- **Exercise directions**
Here is the task for the records below: repeat exactly the lines from the one with "Assistant Secretary" to the one with "The FY 2015", both included, and nothing else.

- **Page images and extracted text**

++++++++++++++++++++

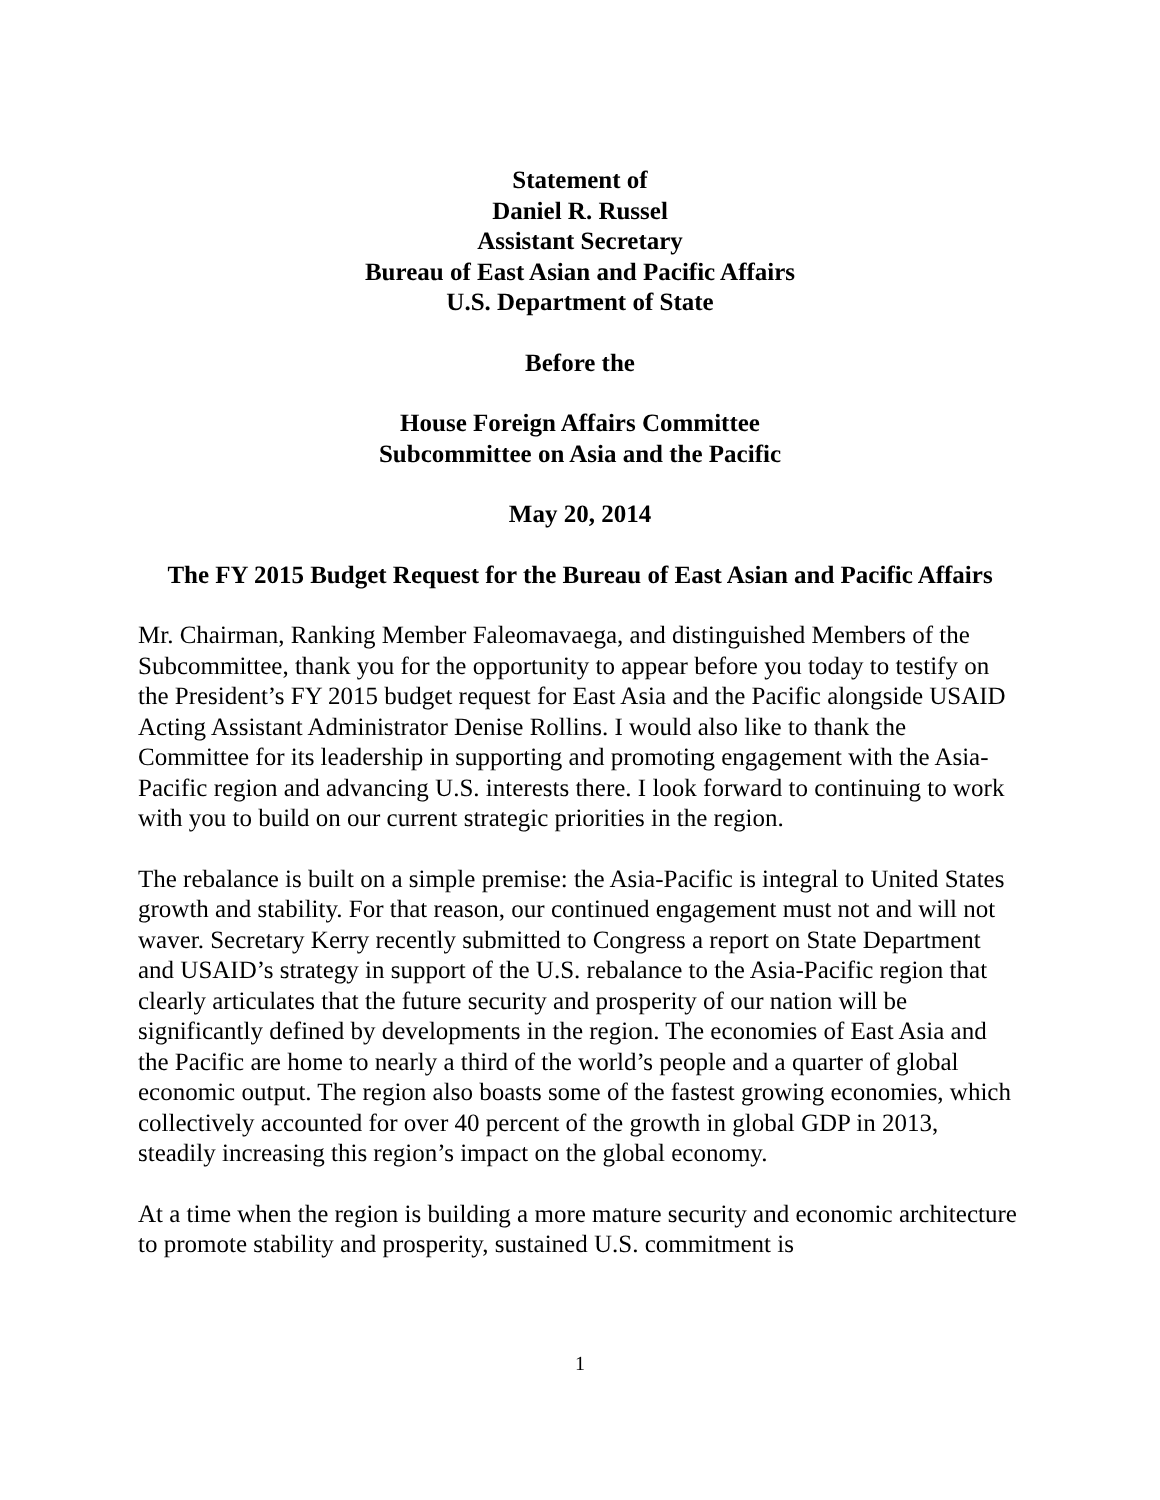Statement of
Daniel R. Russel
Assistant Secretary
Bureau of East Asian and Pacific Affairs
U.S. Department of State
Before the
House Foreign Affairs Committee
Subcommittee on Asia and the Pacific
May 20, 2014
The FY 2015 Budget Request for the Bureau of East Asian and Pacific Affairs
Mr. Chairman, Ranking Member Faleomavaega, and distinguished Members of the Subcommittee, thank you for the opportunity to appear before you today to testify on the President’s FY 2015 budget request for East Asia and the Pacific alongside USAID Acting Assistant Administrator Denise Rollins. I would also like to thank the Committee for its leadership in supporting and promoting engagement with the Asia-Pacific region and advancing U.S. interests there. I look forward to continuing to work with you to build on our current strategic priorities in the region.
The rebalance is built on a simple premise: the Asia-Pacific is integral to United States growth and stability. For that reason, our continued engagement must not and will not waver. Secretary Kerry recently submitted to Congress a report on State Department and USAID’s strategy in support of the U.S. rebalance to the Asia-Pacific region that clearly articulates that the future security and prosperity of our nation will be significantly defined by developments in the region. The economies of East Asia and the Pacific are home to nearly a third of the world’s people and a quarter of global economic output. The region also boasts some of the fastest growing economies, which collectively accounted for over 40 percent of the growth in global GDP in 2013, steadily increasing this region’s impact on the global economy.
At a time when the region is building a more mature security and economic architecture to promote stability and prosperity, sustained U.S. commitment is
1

++++++++++++++++++++

- **Solution**
Assistant Secretary
Bureau of East Asian and Pacific Affairs
U.S. Department of State
Before the
House Foreign Affairs Committee
Subcommittee on Asia and the Pacific
May 20, 2014
The FY 2015 Budget Request for the Bureau of East Asian and Pacific Affairs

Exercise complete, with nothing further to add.